Start of TASK DATA

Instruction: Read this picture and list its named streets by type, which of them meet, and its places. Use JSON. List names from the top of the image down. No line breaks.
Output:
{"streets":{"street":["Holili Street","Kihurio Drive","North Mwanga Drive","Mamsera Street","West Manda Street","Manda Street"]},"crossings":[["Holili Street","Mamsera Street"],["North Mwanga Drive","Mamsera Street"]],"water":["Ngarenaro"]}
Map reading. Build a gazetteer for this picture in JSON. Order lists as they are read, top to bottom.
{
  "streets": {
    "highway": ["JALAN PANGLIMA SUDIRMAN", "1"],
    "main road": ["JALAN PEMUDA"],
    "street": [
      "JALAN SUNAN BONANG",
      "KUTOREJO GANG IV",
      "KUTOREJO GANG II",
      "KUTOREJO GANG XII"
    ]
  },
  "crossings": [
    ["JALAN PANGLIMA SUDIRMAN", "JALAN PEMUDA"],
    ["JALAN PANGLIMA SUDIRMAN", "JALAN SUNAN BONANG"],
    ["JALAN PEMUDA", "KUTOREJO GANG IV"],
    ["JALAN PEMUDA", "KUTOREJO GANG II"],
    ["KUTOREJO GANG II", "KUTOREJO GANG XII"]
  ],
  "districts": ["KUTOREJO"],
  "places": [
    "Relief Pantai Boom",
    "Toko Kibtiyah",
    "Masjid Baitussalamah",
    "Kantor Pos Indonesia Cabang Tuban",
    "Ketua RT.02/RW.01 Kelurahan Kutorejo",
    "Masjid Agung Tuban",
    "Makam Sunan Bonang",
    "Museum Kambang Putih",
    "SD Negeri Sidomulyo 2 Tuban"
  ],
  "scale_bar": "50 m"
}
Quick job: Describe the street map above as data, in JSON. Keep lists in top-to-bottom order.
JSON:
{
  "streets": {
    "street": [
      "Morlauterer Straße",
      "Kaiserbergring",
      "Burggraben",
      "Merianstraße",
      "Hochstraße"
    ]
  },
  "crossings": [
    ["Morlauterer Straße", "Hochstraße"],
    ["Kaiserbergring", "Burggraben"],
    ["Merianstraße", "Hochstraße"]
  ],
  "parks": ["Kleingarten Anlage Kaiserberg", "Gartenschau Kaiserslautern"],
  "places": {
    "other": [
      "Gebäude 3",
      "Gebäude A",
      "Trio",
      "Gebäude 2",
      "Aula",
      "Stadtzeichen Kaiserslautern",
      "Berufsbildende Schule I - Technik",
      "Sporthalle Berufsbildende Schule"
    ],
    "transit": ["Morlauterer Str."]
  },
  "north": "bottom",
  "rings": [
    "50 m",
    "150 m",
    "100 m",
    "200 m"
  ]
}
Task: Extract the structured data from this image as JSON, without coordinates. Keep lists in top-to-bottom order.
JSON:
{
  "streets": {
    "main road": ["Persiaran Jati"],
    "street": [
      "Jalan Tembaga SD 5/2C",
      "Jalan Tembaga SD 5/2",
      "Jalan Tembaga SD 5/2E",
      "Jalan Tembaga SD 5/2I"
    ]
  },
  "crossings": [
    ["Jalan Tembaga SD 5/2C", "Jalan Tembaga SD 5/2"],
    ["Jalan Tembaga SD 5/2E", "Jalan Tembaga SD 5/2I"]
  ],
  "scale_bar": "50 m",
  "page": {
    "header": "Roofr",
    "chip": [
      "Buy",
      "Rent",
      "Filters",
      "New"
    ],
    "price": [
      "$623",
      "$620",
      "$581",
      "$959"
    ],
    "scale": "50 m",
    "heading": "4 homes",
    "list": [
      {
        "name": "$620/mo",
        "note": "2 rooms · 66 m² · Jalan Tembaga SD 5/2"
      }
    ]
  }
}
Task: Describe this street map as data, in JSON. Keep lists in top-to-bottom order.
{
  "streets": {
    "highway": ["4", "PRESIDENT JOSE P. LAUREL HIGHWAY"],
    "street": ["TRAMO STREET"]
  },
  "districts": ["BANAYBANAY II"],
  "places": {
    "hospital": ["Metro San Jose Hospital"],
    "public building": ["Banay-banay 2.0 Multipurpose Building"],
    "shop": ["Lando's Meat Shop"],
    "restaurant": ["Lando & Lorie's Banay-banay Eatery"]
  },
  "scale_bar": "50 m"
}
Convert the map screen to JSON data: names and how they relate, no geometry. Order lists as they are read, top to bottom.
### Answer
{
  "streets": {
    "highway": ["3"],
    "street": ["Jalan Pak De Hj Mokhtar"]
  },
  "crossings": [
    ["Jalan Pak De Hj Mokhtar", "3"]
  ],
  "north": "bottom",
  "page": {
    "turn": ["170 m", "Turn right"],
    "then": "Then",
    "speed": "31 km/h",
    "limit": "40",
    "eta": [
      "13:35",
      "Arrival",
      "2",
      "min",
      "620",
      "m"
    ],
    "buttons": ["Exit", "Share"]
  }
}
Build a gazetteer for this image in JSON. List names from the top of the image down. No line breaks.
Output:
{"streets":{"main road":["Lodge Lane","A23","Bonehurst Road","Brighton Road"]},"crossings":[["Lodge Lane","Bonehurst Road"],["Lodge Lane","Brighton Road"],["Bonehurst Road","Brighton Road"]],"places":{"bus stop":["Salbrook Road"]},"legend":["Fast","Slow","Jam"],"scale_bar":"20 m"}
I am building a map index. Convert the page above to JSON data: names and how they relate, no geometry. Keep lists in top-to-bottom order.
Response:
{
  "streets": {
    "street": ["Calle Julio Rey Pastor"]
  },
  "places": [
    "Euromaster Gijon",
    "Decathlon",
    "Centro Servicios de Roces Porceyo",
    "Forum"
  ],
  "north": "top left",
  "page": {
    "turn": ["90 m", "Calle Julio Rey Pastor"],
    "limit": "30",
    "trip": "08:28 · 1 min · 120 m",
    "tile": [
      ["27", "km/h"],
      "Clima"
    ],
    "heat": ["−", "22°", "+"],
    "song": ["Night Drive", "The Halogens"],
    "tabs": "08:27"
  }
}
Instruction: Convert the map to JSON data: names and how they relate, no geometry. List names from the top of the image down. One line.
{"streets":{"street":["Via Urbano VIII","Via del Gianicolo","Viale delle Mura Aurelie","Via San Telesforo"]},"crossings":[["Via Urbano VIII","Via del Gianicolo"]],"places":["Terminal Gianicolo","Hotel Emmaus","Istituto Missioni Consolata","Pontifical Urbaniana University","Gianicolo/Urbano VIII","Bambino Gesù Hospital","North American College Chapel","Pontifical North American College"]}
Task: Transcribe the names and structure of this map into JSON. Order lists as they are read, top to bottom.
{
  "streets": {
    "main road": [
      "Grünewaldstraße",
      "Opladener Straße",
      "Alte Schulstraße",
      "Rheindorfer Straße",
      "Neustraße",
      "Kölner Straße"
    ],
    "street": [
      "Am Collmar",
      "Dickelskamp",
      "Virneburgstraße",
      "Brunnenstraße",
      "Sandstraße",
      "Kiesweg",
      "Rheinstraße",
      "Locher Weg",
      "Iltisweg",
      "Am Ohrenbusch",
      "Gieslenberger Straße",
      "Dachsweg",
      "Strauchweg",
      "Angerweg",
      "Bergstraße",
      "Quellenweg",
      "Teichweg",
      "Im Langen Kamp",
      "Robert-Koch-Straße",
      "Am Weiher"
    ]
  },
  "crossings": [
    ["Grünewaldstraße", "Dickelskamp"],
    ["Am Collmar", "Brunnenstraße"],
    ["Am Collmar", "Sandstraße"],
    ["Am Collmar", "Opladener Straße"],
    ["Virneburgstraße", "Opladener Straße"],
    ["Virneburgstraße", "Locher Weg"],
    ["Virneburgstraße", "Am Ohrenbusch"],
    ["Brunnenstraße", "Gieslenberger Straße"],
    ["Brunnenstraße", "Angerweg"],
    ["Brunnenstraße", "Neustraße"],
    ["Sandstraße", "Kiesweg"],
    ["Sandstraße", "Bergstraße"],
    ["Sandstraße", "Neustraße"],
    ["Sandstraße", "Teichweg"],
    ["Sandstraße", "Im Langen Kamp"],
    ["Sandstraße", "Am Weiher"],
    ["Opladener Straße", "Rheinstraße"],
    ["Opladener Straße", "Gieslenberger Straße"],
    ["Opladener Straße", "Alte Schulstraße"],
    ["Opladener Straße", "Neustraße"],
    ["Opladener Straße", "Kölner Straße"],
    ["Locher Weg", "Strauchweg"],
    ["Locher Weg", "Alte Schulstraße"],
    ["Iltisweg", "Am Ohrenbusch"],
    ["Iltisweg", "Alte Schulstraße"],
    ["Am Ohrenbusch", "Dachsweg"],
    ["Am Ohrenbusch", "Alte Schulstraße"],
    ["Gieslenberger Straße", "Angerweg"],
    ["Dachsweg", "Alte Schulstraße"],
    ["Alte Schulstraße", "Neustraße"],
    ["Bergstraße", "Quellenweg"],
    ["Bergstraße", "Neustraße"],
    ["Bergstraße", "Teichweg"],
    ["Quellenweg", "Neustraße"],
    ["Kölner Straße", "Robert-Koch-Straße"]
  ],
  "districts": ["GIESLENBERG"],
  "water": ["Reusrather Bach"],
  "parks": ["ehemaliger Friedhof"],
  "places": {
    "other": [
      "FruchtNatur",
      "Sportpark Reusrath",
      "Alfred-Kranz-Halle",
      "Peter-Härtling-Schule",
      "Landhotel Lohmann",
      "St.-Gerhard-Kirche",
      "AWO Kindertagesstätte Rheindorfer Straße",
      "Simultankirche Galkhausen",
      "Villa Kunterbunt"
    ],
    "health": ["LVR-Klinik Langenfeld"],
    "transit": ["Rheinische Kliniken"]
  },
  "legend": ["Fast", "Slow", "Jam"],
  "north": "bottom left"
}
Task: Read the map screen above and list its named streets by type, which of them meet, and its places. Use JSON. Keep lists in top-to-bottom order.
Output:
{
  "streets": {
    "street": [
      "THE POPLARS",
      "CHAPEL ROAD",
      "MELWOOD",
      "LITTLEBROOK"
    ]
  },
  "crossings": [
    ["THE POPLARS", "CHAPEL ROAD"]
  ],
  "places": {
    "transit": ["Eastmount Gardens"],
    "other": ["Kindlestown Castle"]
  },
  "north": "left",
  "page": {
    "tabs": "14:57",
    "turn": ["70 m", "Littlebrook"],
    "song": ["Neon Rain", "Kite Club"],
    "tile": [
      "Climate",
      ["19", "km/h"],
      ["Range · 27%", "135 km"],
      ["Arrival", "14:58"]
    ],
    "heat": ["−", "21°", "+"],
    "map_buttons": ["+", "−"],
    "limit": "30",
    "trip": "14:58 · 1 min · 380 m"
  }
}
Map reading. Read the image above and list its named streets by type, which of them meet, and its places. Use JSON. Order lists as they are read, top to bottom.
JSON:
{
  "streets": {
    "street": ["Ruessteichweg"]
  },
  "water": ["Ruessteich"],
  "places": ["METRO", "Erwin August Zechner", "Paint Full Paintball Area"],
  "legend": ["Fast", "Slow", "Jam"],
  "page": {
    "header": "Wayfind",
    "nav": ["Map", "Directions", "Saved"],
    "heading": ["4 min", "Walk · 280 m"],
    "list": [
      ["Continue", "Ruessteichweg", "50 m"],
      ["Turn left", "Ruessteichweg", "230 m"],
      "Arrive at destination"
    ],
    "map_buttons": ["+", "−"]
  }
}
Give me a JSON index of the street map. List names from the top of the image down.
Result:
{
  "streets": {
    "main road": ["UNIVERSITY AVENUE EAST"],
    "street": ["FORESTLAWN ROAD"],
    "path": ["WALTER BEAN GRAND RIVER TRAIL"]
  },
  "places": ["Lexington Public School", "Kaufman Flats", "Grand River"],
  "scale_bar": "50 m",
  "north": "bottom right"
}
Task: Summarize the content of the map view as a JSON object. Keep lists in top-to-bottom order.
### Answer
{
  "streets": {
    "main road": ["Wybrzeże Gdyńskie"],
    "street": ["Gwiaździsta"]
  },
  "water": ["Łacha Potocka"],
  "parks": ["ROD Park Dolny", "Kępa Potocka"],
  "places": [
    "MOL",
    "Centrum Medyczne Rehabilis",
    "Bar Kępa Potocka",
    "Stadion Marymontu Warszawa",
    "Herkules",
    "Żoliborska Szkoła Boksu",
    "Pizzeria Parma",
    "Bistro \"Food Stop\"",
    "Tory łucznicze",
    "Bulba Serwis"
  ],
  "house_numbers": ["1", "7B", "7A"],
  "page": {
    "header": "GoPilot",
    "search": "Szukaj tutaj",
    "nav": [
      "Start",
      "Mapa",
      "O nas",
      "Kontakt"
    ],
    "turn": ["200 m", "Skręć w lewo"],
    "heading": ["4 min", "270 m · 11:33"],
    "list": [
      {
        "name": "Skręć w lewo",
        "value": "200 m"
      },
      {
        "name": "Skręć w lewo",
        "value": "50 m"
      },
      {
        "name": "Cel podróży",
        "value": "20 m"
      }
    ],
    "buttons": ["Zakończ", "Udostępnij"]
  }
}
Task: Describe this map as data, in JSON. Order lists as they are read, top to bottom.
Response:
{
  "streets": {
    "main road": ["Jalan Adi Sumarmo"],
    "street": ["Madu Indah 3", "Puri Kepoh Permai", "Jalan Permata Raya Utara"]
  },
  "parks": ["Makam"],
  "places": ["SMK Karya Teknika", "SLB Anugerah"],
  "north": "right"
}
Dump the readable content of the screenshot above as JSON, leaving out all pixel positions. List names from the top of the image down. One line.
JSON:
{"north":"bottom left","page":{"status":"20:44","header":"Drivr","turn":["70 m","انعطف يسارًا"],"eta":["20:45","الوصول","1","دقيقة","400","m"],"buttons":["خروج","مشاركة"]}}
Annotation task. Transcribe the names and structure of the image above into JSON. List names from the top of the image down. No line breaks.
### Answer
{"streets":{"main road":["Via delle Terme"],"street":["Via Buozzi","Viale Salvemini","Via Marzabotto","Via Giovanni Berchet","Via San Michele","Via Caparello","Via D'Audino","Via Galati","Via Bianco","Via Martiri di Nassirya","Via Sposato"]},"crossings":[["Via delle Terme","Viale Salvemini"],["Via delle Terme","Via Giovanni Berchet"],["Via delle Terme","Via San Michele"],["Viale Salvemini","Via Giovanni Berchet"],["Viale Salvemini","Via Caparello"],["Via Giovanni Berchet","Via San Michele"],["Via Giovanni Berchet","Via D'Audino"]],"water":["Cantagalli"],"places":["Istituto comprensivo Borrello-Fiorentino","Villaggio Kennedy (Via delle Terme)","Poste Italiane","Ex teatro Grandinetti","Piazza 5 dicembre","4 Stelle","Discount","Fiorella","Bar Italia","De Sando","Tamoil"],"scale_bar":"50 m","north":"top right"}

End of TASK DATA

● WHAT THE EXERCISE ASKS
What belongs in the answer is each line of the data that has the word "meet".

● EXERCISE OUTPUT
Instruction: Read this picture and list its named streets by type, which of them meet, and its places. Use JSON. List names from the top of the image down. No line breaks.
Task: Read the map screen above and list its named streets by type, which of them meet, and its places. Use JSON. Keep lists in top-to-bottom order.
Map reading. Read the image above and list its named streets by type, which of them meet, and its places. Use JSON. Order lists as they are read, top to bottom.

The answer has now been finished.